Die Nacht habe ich mir einen Schlafraum mit einem franzoesischen Wanderer, gute 70 Jahre alt, geteilt. Weil ich hoeflich sein wollte, habe ich mir keinen Wecker gestellt. Auf diese Weise bin ich zu 9,5 Stunden Schlaf gekommen – hat auch was! Zum Fruestueck habe ich mir 6 Eier gekocht, man muss ja bei Kraeften bleiben – 2 gegessen, 2 als Wegzehrung und 2 hat Ermand, mein Bettnachbar bekommen.
Streckenmaesig wurde ich heute fuer die Quaelerei der letzten Tage entschaedigt.
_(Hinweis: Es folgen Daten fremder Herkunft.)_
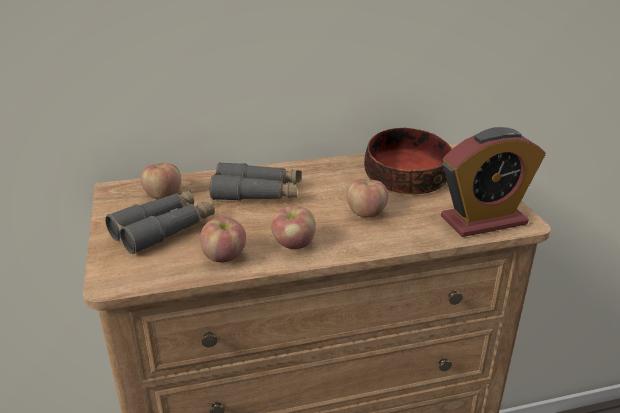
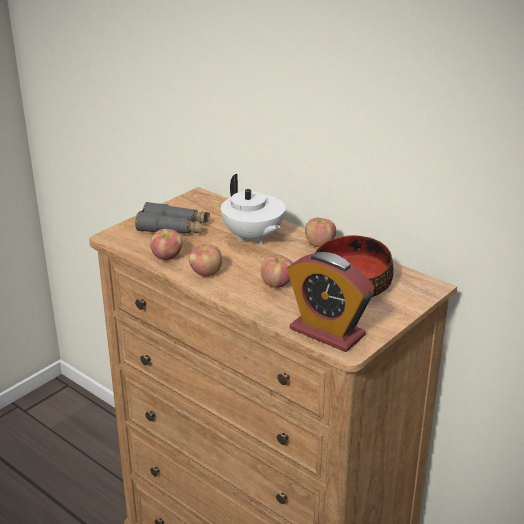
camera: 55 degrees right, 0 degrees up
apple [141,163,181,199] -> apple moved to [305,218,336,247]
grey binoculars [210,162,301,201] -> white teapot [221,174,285,245]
Die 6 Kilometer zum Col d’Aubrac auf 1349 Metern waren eher leicht, danach war alles anders! 24 Kilometer immer abwaerts, dabei kliometerlang mit 8% Gefaelle. Ausnahmsweise war da der Gegenwind willkommen, der hat die Bremsen geschont und ich musste nur zwei mal eine Pause einlegen, um meiene Haende vom Bremsen zu entlasten. Auf der Passhoehe habe ich erst einmal die dicke Jacke, die dicken Handschuhe und die Wetterjacke angezogen. Bei den Temperaturen und der Wolkensuppe ein Muss. Kurz vor dem Ende der Talfahrt habe ich alles wieder auf Sommer umgebaut und bin dann entlang der Lot weiter gefahren. Auch die naechsten 60 km waren ein einziges Vergnuegen. Immer dem Niveau des Lot folgend bin ich ohne Anstrengung, mit einem kleinen Schauer, den ich in einer Bar abgewartet habe, zum Tagesziel in Conques gelangt.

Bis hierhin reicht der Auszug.